The private universities are also not satisfied with the performance of the HECP. The universities constitute 40% of total recognised universities both at national and Punjab level (83 out of 210 recognised universities with 35 sub-campuses at national level and 28 out of 70 universities in the Punjab), have also raised serious concerns over the higher education policies of the government.

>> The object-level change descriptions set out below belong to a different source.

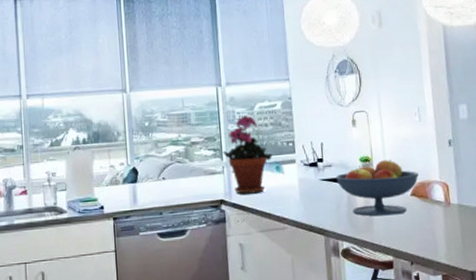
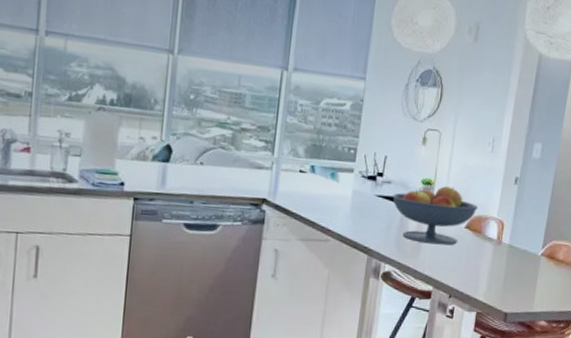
potted plant: present [223,115,273,194] -> none [275,109,330,199]

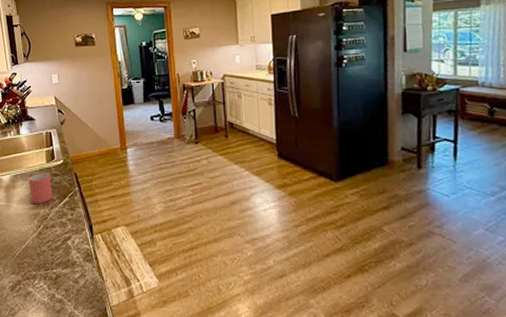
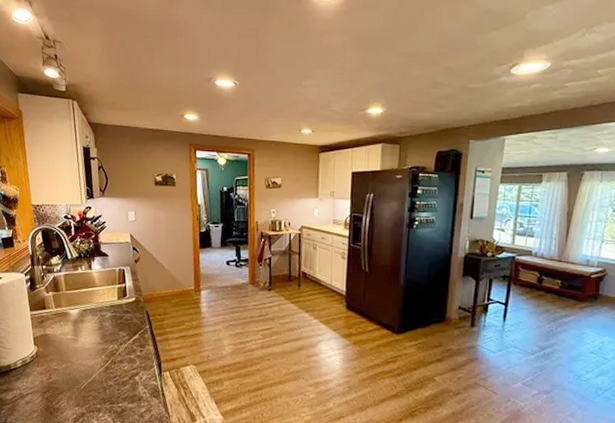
mug: present [29,173,53,205] -> none [98,309,123,340]

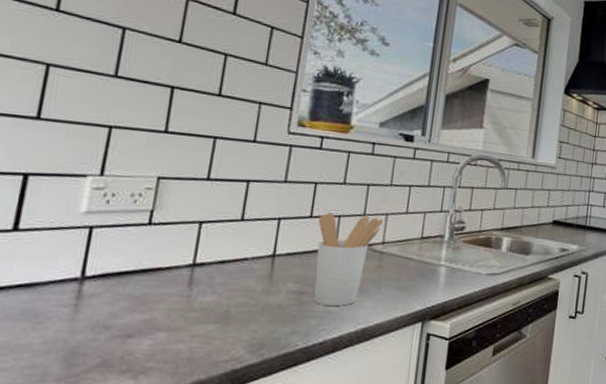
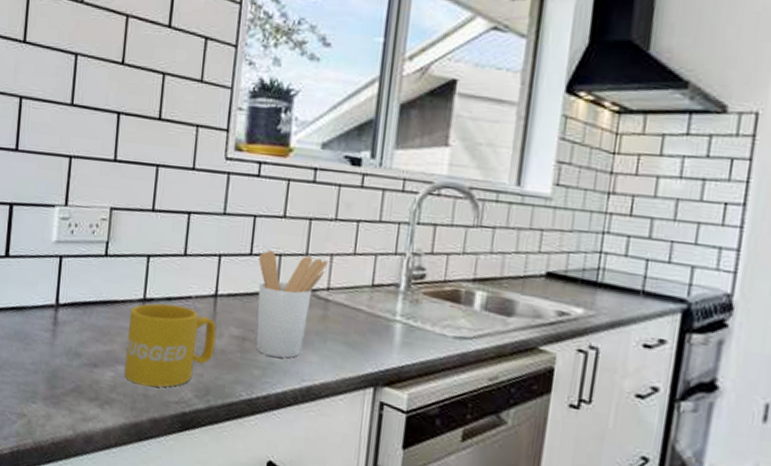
mug: none [165,267,274,350] -> present [124,303,217,388]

Rizwan Ali says Pakistan should learn from the Chinese, Singaporean and South Korean models of education, which used education and knowledge as a tool to emerge as powerful nations. However, Shafqat Mahmood, the federal minister for education and professional training, does not agree that higher education is being neglected by the Pakistan Tehreek-e-Insaf government. “Prime Minister Imran Khan gives a top priority to the education sector and he has ordered for the provision of uninterrupted funds for higher education in the country,” he tells Cutting Edge at a function in the federal capital. The premier directed the finance ministry last week to ensure the provision of uninterrupted funds to cope with the needs of the higher education sector regardless of the economic difficulties of the country, claims the minister. He said he had ordered for the transfer of financial powers to the HEC executive director, who’s also the principal accounting officer of the institution, to avoid any delay in the release of funds.
Shafqat Mahmood says an easy access to higher education for students, improving the quality of faculty and graduates and uplifting research standards in accordance with modern-day needs are the challenges facing the HEC. The minister expresses confidence that all issues confronting the education sector, particularly higher education, would be resolved in the next three years.